## Advanced Methods in Algorithms

Instructor: Vitaly Skachek

Lecture: Tue. 14:15 - 16:00, J. Liivi 2-611

Practice: Thu. 10:15-12:00, J. Liivi 2-512

Office hours: Tue. 10:00-12:00, J. Liivi 2-216 (or by appointment)

Language: English

Contact: Vitaly Skachek

### Final exam

- Thursday, January 16th, 11:15-13:15, room J. Liivi 2-405.
- Printed and hand-written materials are allowed. No electronic tools are allowed (no laptop computers, ipads, mobile phones, calculators).
- Final exam

### Schedule changes

#### There will be no lecture on Tuesday, November 12th!

### Literature

- T.H. Cormen, C.E. Leiserson, R.L. Rivest and C. Stein,
, MIT Press, Boston 2009.*Introduction to Algorithms* - S. Dasgupta, C. Papadimitriou and U. Vazirani,
, McGraw Hill, New York 2008.*Algorithms* - V.V. Vazirani,
, Springer-Verlag, Berlin 2003.*Approximation Algorithms* - S. Even,
, 2nd edition, Cambridge University Press, New York 2012.*Graph Algorithms*

### Course description

This course focuses on design and analysis of advanced algorithms in computer science.
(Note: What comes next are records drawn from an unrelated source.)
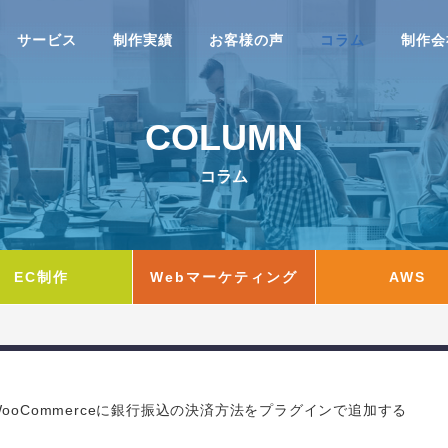
サービス
制作実績
お客様の声
コラム
制作会
COLUMN
作
Webマーケティング
28,066 view
10,828 vi
コラム
サイト制作
リクルートサイト制作
ECサイト制
RECRUIT
SHOPPING
EC制作
Webマーケティング
AWS
ト制作
オウンドメディア制作
ランディン
最新版】「HTML Living
チャットボットサービスとWordP
OWNED MEDIA
LP
rd」がHTML標準に！
essプラグイン徹底比較 ６選
WooCommerceに銀行振込の決済方法をプラグインで追加する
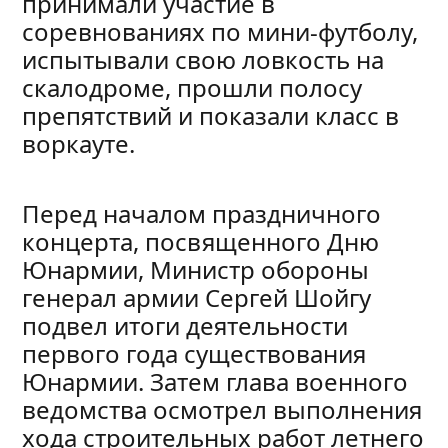
принимали участие в
соревнованиях по мини-футболу,
испытывали свою ловкость на
скалодроме, прошли полосу
препятствий и показали класс в
воркауте.
Перед началом праздничного
концерта, посвященного Дню
Юнармии, Министр обороны
генерал армии Сергей Шойгу
подвел итоги деятельности
первого года существования
Юнармии. Затем глава военного
ведомства осмотрел выполнения
хода строительных работ летнего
It is strongly advised to take **Algorithms and Data Structures** (MTAT.03.133) and **Advanced Algorithmics** (MTAT.03.238) before you take this course. In comparison to "Advanced Algorithmics", this course will emphasize more the analysis of the algorithms (proof of correctness, complexity analysis), and will **not** focus on implementations and programming.

### Grading policy

There will be about five-six homeworks and the final exam. The final grade will be based on the grade of homeworks (50%) and of the final exam (50%). The homeworks will mainly contain questions of design and of analysis of algorithms, and typically will **not** contain programming tasks.

### Syllabus

The following is a preliminary list of topics (since the course is taught for the first time, some deviations from this list are possible):

#### Part 1: Deterministic algorithms

- Fast Fourier transform. Algorithm for fast multiplication of polynomials.
- Algorithms for finding a minimum spanning tree in a graph.
- Flow networks. Efficient algorithm for finding a maximum flow in a network.
- Finding maximum flow in 0-1 network.
- Finding a minimum cost flow. Finding a minimum cost matching in a bipartite graph.
- Linear programming. Feasible solution. Primal and dual problem.

#### Part 2: Approximation algorithms

- Approximation algorithm for set cover problem.
- Travelling salesman problem.
- Minimum feedback set problem.
- Knapsack problem.
- Linear programming in approximation algorithms.
- Linear programming approach to set cover problem.
- Primal-dual approach.